The most prevalent primary brain tumor, glioblastoma, ranks among the most lethal of human cancers. The brain
tumor microenvironment (TME) is thought to play a critical role during tumor development and treatment
resistance. Unlike many other solid tumors, the glioblastoma TME is dominated by macrophages and microglia—
collectively known as tumor-associated macrophages (TAMs). TAMs are plastic in nature and can polarize
toward pro-inflammatory or immunosuppressive states. Many lines of evidence suggest that immunosuppressive
TAMs dominate the brain tumor microenvironment, which fosters tumor development, contributes to tumor
aggressiveness, and impedes the therapeutic effect of various treatment regimens. Through the development of
new therapeutic strategies, TAMs can potentially be shifted towards a proinflammatory state to enhance anti-
tumor immunity. The promise of TAM-targeted therapy has not yet been realized, due in part to a limited
understanding of the molecular mechanisms underlying TAM behavior and function. My postdoctoral work has
elucidated novel mechanisms that govern the polarization of TAMs in the glioblastoma TME. Notably, my
preliminary data suggests that targeting the CARD9/BCL10/MALT1 (CBM) signaling complex represents a
promising therapeutic approach to shifting the glioblastoma TAM phenotype to favor anti-tumor immunity.

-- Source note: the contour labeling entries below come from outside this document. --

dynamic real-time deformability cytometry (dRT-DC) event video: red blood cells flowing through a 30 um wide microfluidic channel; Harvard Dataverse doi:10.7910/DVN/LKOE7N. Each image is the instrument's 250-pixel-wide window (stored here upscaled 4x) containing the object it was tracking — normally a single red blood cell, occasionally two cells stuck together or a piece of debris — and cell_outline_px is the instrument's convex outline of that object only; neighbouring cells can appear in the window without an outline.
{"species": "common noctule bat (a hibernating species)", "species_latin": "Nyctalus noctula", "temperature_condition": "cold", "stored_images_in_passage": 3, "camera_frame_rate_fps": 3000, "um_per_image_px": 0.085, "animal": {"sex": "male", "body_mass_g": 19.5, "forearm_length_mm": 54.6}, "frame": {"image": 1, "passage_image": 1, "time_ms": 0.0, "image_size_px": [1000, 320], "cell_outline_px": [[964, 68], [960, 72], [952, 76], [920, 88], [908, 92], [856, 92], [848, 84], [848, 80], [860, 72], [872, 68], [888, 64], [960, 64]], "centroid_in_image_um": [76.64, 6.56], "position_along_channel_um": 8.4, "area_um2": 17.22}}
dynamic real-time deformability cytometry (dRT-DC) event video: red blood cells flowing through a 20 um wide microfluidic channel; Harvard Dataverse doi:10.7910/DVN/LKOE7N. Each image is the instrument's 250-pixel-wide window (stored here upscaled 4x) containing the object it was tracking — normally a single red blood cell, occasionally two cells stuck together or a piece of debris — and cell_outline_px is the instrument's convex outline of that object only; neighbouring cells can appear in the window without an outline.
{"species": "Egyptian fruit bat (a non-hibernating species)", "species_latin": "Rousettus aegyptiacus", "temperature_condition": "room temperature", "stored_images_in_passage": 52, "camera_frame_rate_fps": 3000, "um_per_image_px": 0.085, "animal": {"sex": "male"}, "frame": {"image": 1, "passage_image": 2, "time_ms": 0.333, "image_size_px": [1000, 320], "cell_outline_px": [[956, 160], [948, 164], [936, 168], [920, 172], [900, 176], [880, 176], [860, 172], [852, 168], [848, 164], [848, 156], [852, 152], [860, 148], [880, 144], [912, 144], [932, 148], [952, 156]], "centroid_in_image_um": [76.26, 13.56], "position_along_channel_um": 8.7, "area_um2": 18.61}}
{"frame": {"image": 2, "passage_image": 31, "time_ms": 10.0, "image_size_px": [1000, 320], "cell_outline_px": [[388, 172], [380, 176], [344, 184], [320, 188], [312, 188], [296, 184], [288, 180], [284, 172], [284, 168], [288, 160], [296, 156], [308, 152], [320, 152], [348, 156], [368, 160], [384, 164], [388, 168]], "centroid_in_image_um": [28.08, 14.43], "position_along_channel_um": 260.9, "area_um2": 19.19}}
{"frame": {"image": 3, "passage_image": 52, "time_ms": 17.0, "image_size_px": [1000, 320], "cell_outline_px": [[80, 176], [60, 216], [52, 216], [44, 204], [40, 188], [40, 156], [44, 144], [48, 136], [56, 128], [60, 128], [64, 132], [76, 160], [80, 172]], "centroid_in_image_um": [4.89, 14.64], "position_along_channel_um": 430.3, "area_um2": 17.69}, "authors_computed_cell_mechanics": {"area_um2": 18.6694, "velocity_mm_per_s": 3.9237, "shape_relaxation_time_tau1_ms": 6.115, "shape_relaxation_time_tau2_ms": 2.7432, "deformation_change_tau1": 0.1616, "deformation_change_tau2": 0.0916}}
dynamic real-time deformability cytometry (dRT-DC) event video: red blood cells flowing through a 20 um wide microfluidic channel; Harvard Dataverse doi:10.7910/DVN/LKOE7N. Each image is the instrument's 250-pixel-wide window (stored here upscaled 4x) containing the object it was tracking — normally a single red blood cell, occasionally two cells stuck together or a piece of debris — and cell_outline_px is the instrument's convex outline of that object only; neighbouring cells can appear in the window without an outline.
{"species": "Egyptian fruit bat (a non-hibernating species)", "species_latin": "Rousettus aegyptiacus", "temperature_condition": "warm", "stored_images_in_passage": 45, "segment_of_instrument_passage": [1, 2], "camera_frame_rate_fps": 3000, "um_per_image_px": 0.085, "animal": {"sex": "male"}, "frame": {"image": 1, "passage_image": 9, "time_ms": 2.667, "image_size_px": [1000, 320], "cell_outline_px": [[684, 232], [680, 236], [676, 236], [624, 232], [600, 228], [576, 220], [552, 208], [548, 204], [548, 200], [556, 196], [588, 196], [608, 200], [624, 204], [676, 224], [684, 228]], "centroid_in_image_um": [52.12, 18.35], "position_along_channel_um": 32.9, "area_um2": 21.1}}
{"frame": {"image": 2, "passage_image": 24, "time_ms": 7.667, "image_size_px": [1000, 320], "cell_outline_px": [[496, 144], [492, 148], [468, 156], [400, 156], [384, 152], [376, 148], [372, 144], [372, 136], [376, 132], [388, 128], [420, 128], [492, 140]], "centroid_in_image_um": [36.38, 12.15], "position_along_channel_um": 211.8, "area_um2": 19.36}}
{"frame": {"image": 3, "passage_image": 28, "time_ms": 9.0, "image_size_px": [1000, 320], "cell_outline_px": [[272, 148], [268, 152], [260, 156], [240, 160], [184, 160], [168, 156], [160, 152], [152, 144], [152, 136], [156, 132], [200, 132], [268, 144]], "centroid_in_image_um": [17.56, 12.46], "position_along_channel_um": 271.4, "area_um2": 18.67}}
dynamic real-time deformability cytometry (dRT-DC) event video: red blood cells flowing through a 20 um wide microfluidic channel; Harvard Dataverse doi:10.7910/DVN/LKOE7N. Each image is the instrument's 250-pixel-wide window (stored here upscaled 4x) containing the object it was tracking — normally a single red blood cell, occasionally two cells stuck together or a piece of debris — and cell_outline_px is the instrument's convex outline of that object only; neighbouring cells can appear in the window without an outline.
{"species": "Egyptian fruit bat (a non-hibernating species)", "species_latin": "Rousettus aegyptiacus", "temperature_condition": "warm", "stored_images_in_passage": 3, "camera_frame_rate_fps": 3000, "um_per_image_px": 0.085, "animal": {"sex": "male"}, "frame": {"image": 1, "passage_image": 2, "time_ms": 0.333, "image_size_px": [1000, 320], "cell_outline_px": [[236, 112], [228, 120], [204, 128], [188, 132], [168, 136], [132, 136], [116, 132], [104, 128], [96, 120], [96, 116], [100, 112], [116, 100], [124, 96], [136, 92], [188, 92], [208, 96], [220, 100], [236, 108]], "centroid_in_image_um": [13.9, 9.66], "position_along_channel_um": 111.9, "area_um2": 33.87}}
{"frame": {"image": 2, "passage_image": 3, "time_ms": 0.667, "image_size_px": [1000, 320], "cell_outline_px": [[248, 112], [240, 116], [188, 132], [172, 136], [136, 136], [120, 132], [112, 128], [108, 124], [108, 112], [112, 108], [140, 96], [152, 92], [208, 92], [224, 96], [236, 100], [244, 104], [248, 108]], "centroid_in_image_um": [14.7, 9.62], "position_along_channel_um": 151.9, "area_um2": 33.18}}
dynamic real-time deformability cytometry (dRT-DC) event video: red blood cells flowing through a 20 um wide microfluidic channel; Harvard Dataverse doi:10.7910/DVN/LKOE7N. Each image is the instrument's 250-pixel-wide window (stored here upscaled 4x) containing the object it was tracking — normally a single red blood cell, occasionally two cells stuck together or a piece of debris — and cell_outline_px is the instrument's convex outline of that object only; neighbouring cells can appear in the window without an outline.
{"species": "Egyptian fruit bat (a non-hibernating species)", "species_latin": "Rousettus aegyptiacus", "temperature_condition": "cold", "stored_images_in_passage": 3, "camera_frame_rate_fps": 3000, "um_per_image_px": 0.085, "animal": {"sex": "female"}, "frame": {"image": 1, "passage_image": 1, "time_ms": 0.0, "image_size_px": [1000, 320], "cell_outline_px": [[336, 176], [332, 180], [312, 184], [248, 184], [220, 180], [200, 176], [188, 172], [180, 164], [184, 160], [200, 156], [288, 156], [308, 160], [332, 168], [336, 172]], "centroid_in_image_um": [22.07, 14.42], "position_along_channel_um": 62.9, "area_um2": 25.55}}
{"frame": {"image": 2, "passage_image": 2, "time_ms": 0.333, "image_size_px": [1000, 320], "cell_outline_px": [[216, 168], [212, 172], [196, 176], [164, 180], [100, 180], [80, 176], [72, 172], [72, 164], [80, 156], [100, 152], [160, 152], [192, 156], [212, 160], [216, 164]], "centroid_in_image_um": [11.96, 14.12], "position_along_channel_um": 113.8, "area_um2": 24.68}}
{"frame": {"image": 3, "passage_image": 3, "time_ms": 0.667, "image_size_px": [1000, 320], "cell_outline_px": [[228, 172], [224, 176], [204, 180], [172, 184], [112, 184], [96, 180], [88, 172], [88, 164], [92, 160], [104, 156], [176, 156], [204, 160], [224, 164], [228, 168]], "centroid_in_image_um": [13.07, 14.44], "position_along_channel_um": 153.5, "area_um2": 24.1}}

The overall objectives of this application are to determine the molecular mechanisms that regulate TAM
immunoreactivity in glioblastoma and to utilize this information to inform the development of new and effective
therapeutic interventions to improve treatment outcomes. My central hypothesis is that CBM activation within
TAMs is required for glioblastoma-induced TAM polarization toward an immunosuppressive phenotype and this
CBM-dependent TAM polarization facilitates tumor growth, progression, and resistance to therapy. I first propose
to elucidate the molecular mechanisms by which glioblastoma cells communicate with TAMs to drive CBM
activation (Aim 1). Second, I will evaluate how CBM activity within TAMs influences TAM function (Aim 2).
Finally, during the R00 phase of this proposal I will investigate how inhibiting the CARD9-CBM complex in TAMs
in vivo affects glioblastoma tumor progression and responsiveness to standard therapies (Aim 3). Collectively,
these studies will advance our understanding of the mechanisms governing the brain tumor immune
microenvironment of glioblastoma and inform the development of new approaches to manipulating this immune
microenvironment to improve treatment outcomes for glioblastoma. During the mentored K99 phase of this
award, I will greatly benefit from the expert mentoring world-class research resources available at the University
of Pittsburgh and the UPMC Hillman Cancer Center. Completing the proposed project will allow me to build a
strong scientific foundation and then lead an innovative research program as an independent investigator.
Overall, the K99/R00 award will be an indispensable support for my timely transition to a successful career as a
multifaceted, cross-disciplinary investigator in neuro-oncology.